DuPage County's hot races: Sheriff, chairman, clerk, more
With so much focus on state and federal races, it's easy to overlook contests down the ballot that will affect how DuPage residents are represented at the local level.
Here's a look at the hottest county races and referendum questions DuPage voters will be deciding Tuesday.
Longtime Sheriff John Zaruba is retiring after more than two decades in charge and voters will determine if his successor comes from inside or outside the sheriff's office. The two candidates are Republican James Mendrick and Democrat Gregory Whalen.
Mendrick is a Woodridge resident who has served in the sheriff's department for more than 20 years. He currently is a patrol commander.
Whalen is a Clarendon Hills resident who serves as a lieutenant with the Glencoe Department of Public Safety.
Republican incumbent Dan Cronin is hoping to serve a third term as chairman of the DuPage County Board. But Cronin is being challenged by Democrat Lynn LaPlante, who wants to become the first woman elected to head the panel.
It will be up to voters to determine which candidate leads the county board for the next four years.
Cronin, of Elmhurst, is an attorney who has served as board chairman since 2010 after previous stints in the state Senate and state House. LaPlante, of Glen Ellyn, is a musician and activist seeking her first elected office.
The new county clerk will oversee a dramatic change early next year when the office merges with the DuPage Election Commission.
That person will be either Republican incumbent Paul Hinds or Democratic challenger Jean Kaczmarek.
Hinds, of Villa Park, is a longtime veteran of the department and has served as clerk since 2014. Kaczmarek, of Glen Ellyn, is a self-employed communications consultant and self-described election watchdog seeking her first elected office.
The county board is expected in January to vote to merge the election commission into the clerk's office.
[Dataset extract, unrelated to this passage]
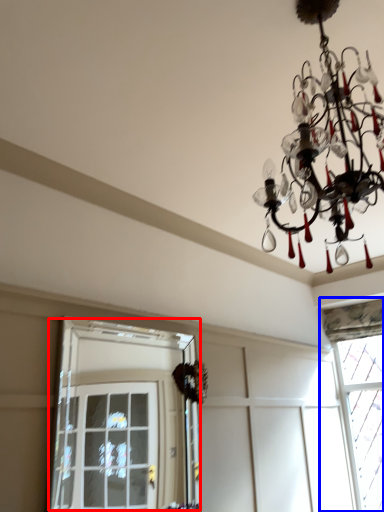
Question: Which point is closer to the camera, window (highlighted by a red box) or window (highlighted by a blue box)?

Choices:
 (A) window
 (B) window

Answer: (A)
It's also possible the county recorder's office someday could be merged with the clerk's office.
Elmhurst Unit District 205 is asking voters for a property tax increase to pay for $168.5 million in construction projects throughout the district.
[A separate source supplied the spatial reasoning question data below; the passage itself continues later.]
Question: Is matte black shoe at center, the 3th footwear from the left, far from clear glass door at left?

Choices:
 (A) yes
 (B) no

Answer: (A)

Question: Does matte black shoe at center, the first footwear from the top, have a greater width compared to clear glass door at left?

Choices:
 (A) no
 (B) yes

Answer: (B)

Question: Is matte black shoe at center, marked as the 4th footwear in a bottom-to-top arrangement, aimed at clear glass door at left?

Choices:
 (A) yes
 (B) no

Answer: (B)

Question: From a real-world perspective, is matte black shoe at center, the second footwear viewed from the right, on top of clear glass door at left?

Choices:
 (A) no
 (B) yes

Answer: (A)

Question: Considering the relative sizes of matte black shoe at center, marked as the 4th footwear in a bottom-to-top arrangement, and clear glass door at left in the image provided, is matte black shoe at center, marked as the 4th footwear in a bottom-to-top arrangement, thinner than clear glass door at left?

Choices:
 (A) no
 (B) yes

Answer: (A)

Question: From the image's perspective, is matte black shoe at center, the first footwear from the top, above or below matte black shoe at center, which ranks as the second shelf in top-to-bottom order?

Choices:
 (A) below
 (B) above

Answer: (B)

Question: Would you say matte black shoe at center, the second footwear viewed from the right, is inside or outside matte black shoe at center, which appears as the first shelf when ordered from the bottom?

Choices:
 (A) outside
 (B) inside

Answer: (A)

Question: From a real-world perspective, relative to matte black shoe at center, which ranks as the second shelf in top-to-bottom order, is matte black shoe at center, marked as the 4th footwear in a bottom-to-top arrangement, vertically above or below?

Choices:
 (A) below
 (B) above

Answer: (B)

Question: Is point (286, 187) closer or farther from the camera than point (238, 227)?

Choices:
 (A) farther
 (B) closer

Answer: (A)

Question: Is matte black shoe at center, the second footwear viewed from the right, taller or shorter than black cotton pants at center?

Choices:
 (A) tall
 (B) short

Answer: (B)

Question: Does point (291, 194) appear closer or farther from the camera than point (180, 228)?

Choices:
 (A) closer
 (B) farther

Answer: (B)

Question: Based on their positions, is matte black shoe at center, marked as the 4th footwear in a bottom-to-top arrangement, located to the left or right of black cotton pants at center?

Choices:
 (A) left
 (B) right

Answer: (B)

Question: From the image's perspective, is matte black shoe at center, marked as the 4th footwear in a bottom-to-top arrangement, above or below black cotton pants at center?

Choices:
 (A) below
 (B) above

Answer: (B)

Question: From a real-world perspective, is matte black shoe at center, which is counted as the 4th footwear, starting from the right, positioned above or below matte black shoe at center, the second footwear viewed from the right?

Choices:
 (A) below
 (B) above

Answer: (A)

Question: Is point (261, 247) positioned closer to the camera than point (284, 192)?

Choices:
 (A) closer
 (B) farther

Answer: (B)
Officials are hoping to replace Lincoln and Field elementary schools and upgrade other buildings to improve security, provide science, technology, engineering and math spaces, and add classrooms for all-day kindergarten.
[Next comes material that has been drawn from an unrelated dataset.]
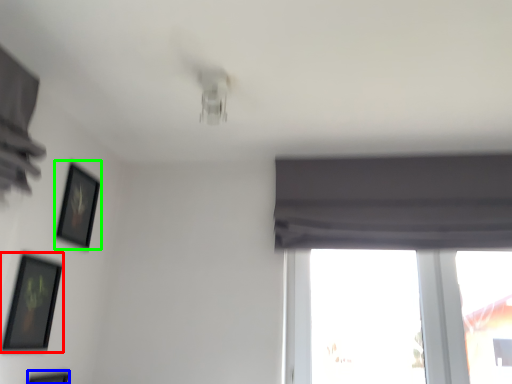
Question: Estimate the real-world distances between objects in this image. Which object is closer to picture frame (highlighted by a red box), picture frame (highlighted by a blue box) or picture frame (highlighted by a green box)?

Choices:
 (A) picture frame
 (B) picture frame

Answer: (A)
The ballot question is the result of a three-year community engagement process, development of a master facilities plan and a survey of the community.
If the measure is approved, the owner of a $500,000 house would pay an estimated $149 more a year in property taxes to the school district.
Wheaton Warrenville Unit District 200 is seeking permission from voters to pursue a plan to replace the aging Jefferson Early Childhood Center.
If the ballot question is approved, the district will construct and equip a new early childhood center without raising property taxes to pay for it. That's because a Utah-based bank is planning to front roughly $15 million for the project.
Under a tentative lease, District 200 will rent the building for 20 years while paying the bank about $1 million a year out of operating funds.
The district would take ownership of the building after paying off the debt.